Ergueram-se Jerumenha, Bom Jesus,
Bertolínia, Canto, Floriano;
Entre o sol e o labor que conduz,
Brilha sempre o mesmo arcano[21]:
Ser Miranda — herdeiro lusitano.
Epílogo
Ó descendência ilustre e segura,[22]
Que do Douro chegaste ao Brasil,
Conserva em teu nome a bravura
Da alma fiel, forte e pura,
Que venceu mar, guerra e péril.[23]
Do passado herdaste a firmeza,
Do futuro, a missão que te guia;
E em cada Miranda há a grandeza
De quem fez da honra e nobreza
Eterna e viva poesia.
[1] Poema de feição camoniana, tanto na forma quanto no espírito épico, estruturado em seus cantos e um epílogo.
[2] Da Academia Piauiense de Letras, do Instituto Histórico e Geográfica do Piauí e da Academia de Letras do Médio-Parnaíba.
[3] Douro altaneira – referência ao vale do rio Douro, berço da família Miranda e de muitas outras famílias fidalgas do norte de Portugal; altaneira vem de “alto” + sufixo -eiro, significando “elevada, nobre”.
[4] Fé guerreira – alusão à Reconquista (sécs. VIII–XV), quando os reinos cristãos combateram a ocupação muçulmana na Península Ibérica.
[5] Lusitânia – antigo nome romano da região correspondente ao atual Portugal.
[6] Pendão – bandeira militar medieval, símbolo do rei e da nação.
[7] Remeja – verbo antigo (de remejar, “vibrar, brilhar, reluzir”), usado aqui para sugerir o ardor heroico.
[8] Obrão de Miranda – Personagem mítico fundador da família que teria lutado ao lado de seu rei nas batalhas de Guadalete (711) e Covadonga (722), embora não tenhamos localizado seu nome em alguns cantos que narram esses feitos. Do arcaico “Obrão” (de obra, significando “aquele que constrói”).
[9] “Não deixemos ao mouro um só grão” – ecoa o fervor religioso da Reconquista, semelhante aos juramentos de Os Lusíadas, de Luís Vaz de Camões, Canto I.
[10] Campinas reais – metáfora da expansão territorial da nobreza portuguesa. Os pioneiros que vieram para a Bahia e passaram ao Piauí, Domingos de Miranda Ferraz e Antônio de Miranda Ferraz, eram naturais de Vila Real, na província de Trás-os-Montes e Alto Douro.
[11] “De mil e quinhentos” – referência direta à chegada da frota de Cabral ao Brasil (1500).
[12] O vocabulário “miras, brumas, esplendor” ecoa a linguagem camoniana usada para descrever visões épicas (Os Lusíadas, Canto II).
[13] Simão de Miranda – navegante português que comandou uma nau na esquadra de Pedro Álvares Cabral; nesse canto, encarna o português que atravessa o Atlântico no espírito dos descobrimentos.
[14] Brasão floresceu – metáfora heráldica, típica da poesia épica portuguesa, indicando a prosperidade da casa familiar.
[15] Jardins de suor – expressão camoniana (cf. “flores de sangue” em Os Lusíadas, VII, 14), simbolizando esforço e conquista.
[16] Piauí – Rio Piauí, no sertão de Dentro, cujo nome estendeu-se ao Estado, onde chegaram os Miranda no início da colonização. Topônimo indígena tupi: piá (“peixe”) + uí (“rio”), “rio dos peixes”.

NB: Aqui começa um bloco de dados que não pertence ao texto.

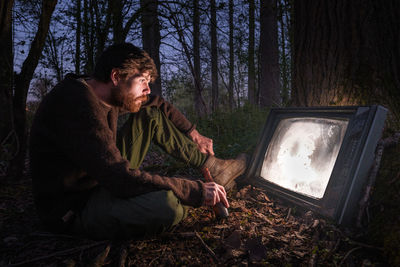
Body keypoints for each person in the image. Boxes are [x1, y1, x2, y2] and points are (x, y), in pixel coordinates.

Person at [29, 43, 247, 240]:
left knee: (149, 116)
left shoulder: (106, 92)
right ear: (116, 76)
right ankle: (181, 189)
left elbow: (157, 104)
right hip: (76, 206)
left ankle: (213, 167)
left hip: (101, 177)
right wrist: (192, 190)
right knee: (168, 207)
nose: (147, 89)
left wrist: (194, 133)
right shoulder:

[17] Buriti – Fazenda fundada pelo capitão-mor João Rodrigues de Miranda, no vale do Riacho Fundo, afluente do rio Piauí. É a origem das cidades de Canto do Buriti e Brejo do Piauí. Palavra de origem tupi (m’buri’ti), designa palmeira de regiões úmidas; símbolo de vida sertaneja.
[18] Ceste – forma arcaica de cesse (do verbo cessar), aqui usada para manter o ritmo e o sabor arcaico.

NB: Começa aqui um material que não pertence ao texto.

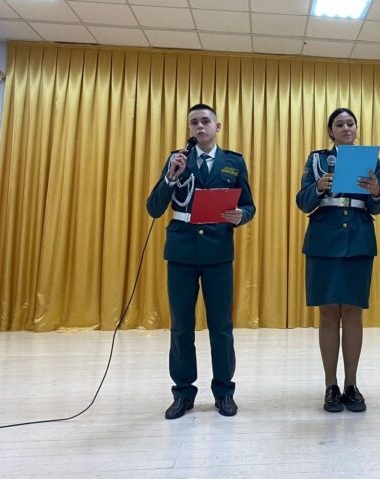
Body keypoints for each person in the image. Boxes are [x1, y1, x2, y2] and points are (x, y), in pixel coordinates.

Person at [146, 104, 256, 419]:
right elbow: (154, 208)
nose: (199, 126)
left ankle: (224, 392)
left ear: (217, 127)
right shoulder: (177, 160)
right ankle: (183, 393)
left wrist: (241, 215)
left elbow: (249, 205)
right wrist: (170, 177)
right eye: (193, 122)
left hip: (218, 252)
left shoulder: (233, 162)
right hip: (181, 251)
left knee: (221, 326)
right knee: (181, 326)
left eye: (205, 121)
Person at [296, 108, 380, 413]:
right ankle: (330, 386)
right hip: (324, 241)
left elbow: (378, 207)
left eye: (350, 123)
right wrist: (317, 187)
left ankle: (351, 384)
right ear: (330, 131)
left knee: (353, 313)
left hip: (358, 240)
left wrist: (376, 192)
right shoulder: (317, 160)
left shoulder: (370, 160)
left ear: (356, 129)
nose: (346, 128)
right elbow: (302, 202)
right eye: (340, 124)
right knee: (327, 313)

[19] Elos que o tempo não desfaz – fórmula épica tradicional para expressar a continuidade de uma linhagem.
[20] Gurgueia, Itaueira e Canindé – rios que possuem toponímica indígena, são testemunhos da expansão do gado e da colonização no sertão seiscentista e setecentista.
[21] Arcano – do latim arcanus, “mistério sagrado”; aqui, a força ancestral que sustenta a linhagem.
[22] Descendência ilustre – retoma o tópico da gloria perennis, a glória imortal das casas nobres, típica da epopeia renascentista.
[23] Péril – forma poética de perigo, do latim periculum; usada em Camões e nos poetas seiscentistas.